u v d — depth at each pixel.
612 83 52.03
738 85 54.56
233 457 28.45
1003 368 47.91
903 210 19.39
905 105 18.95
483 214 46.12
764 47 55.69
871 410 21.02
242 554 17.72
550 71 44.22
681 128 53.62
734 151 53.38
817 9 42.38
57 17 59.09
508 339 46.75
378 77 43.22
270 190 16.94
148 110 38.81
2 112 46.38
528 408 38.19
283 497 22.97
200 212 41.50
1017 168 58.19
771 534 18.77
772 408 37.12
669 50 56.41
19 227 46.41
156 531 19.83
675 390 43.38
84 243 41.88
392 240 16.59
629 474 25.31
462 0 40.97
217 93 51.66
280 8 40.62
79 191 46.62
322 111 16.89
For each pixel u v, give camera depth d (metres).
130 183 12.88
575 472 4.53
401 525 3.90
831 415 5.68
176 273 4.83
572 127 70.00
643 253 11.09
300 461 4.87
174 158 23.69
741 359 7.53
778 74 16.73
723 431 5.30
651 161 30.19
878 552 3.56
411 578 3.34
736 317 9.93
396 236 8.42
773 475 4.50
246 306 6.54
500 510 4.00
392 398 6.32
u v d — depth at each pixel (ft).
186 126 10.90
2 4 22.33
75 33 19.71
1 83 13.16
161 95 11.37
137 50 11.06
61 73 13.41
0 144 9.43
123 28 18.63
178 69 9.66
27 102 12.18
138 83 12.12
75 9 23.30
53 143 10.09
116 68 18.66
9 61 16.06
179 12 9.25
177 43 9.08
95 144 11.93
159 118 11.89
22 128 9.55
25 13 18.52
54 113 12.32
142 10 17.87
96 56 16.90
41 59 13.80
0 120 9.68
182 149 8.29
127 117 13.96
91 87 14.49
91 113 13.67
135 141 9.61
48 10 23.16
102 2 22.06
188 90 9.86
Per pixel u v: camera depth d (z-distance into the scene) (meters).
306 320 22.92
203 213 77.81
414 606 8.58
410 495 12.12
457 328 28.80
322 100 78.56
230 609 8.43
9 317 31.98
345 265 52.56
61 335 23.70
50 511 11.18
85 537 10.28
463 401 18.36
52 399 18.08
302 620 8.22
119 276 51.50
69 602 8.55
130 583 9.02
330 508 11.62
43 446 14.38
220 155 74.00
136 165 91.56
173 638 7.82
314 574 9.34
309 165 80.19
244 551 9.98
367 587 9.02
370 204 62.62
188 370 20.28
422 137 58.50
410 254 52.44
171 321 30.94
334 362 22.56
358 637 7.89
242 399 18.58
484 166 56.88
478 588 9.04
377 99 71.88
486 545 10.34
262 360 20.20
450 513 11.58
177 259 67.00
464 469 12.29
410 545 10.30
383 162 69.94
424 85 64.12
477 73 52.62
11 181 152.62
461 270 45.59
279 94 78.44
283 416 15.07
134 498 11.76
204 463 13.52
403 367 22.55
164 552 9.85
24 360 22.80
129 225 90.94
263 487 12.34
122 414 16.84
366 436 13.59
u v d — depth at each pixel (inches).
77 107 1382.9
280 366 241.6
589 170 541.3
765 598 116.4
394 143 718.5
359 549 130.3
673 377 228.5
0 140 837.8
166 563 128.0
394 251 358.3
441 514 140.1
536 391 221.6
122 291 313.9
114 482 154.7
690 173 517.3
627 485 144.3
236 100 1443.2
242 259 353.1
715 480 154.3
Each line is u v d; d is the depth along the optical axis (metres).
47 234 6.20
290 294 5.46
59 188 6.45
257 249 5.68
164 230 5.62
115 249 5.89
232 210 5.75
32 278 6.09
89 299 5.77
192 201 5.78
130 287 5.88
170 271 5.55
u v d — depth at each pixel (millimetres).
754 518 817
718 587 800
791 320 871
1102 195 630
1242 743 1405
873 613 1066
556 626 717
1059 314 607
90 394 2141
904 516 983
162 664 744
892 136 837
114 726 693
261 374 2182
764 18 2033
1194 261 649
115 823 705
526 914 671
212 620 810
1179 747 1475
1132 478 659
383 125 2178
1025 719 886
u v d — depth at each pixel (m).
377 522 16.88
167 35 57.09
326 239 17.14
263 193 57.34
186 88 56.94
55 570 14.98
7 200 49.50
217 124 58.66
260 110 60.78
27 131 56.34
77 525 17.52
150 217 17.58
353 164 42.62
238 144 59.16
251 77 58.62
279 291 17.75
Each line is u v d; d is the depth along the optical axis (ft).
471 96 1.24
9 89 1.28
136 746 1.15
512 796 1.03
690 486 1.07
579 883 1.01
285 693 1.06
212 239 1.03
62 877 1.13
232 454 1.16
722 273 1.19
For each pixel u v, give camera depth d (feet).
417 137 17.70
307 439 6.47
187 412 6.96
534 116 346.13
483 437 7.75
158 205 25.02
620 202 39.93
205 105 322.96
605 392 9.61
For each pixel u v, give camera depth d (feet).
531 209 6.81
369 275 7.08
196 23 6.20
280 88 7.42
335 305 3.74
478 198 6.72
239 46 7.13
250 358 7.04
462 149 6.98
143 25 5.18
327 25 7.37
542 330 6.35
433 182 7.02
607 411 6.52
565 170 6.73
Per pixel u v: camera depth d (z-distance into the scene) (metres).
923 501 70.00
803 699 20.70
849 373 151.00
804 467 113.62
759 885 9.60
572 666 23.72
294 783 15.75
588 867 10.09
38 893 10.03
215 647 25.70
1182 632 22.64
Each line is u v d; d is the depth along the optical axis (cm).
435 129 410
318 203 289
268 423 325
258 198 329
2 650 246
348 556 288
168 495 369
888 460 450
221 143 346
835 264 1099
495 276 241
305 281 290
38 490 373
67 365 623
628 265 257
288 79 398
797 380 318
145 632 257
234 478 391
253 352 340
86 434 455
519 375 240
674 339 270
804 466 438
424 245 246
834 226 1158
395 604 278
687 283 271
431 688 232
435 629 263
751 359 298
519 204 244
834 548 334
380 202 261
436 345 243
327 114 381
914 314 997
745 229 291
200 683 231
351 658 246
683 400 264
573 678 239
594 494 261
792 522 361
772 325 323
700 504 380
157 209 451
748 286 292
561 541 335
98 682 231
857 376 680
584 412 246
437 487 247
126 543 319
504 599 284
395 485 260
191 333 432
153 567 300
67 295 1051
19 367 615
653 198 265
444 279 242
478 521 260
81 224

::::::::

TASK BRIEF ->
Using the data above, repeat exactly the lines that begin at the line with "164 552 9.85" and end at the line with "605 392 9.61", both ends included.

COMPLETED EXERCISE ->
164 552 9.85
24 360 22.80
129 225 90.94
263 487 12.34
122 414 16.84
366 436 13.59
u v d — depth at each pixel (inches).
77 107 1382.9
280 366 241.6
589 170 541.3
765 598 116.4
394 143 718.5
359 549 130.3
673 377 228.5
0 140 837.8
166 563 128.0
394 251 358.3
441 514 140.1
536 391 221.6
122 291 313.9
114 482 154.7
690 173 517.3
627 485 144.3
236 100 1443.2
242 259 353.1
715 480 154.3
Each line is u v d; d is the depth along the optical axis (metres).
47 234 6.20
290 294 5.46
59 188 6.45
257 249 5.68
164 230 5.62
115 249 5.89
232 210 5.75
32 278 6.09
89 299 5.77
192 201 5.78
130 287 5.88
170 271 5.55
u v d — depth at each pixel (millimetres).
754 518 817
718 587 800
791 320 871
1102 195 630
1242 743 1405
873 613 1066
556 626 717
1059 314 607
90 394 2141
904 516 983
162 664 744
892 136 837
114 726 693
261 374 2182
764 18 2033
1194 261 649
115 823 705
526 914 671
212 620 810
1179 747 1475
1132 478 659
383 125 2178
1025 719 886
u v d — depth at each pixel (m).
377 522 16.88
167 35 57.09
326 239 17.14
263 193 57.34
186 88 56.94
55 570 14.98
7 200 49.50
217 124 58.66
260 110 60.78
27 131 56.34
77 525 17.52
150 217 17.58
353 164 42.62
238 144 59.16
251 77 58.62
279 291 17.75
Each line is u v d; d is the depth along the optical axis (ft).
471 96 1.24
9 89 1.28
136 746 1.15
512 796 1.03
690 486 1.07
579 883 1.01
285 693 1.06
212 239 1.03
62 877 1.13
232 454 1.16
722 273 1.19
For each pixel u v, give camera depth d (feet).
417 137 17.70
307 439 6.47
187 412 6.96
534 116 346.13
483 437 7.75
158 205 25.02
620 202 39.93
205 105 322.96
605 392 9.61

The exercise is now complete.